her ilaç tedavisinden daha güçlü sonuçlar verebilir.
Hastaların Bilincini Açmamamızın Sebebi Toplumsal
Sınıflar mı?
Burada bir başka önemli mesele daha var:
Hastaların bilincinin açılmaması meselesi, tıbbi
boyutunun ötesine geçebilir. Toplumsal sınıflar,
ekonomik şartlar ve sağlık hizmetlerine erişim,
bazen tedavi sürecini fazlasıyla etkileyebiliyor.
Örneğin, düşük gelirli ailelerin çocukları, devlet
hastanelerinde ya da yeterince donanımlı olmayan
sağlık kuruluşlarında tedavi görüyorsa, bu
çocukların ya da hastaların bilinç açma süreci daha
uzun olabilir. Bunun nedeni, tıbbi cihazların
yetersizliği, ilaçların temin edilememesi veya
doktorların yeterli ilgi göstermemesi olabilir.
◆ ◆ ◆
▶ [TASK ITEM]
Transcribe all of the data so that each line matches the source exactly.

▶ [RESPONSE AREA]
her ilaç tedavisinden daha güçlü sonuçlar verebilir.
Hastaların Bilincini Açmamamızın Sebebi Toplumsal
Sınıflar mı?
Burada bir başka önemli mesele daha var:
Hastaların bilincinin açılmaması meselesi, tıbbi
boyutunun ötesine geçebilir. Toplumsal sınıflar,
ekonomik şartlar ve sağlık hizmetlerine erişim,
bazen tedavi sürecini fazlasıyla etkileyebiliyor.
Örneğin, düşük gelirli ailelerin çocukları, devlet
hastanelerinde ya da yeterince donanımlı olmayan
sağlık kuruluşlarında tedavi görüyorsa, bu
çocukların ya da hastaların bilinç açma süreci daha
uzun olabilir. Bunun nedeni, tıbbi cihazların
yetersizliği, ilaçların temin edilememesi veya
doktorların yeterli ilgi göstermemesi olabilir.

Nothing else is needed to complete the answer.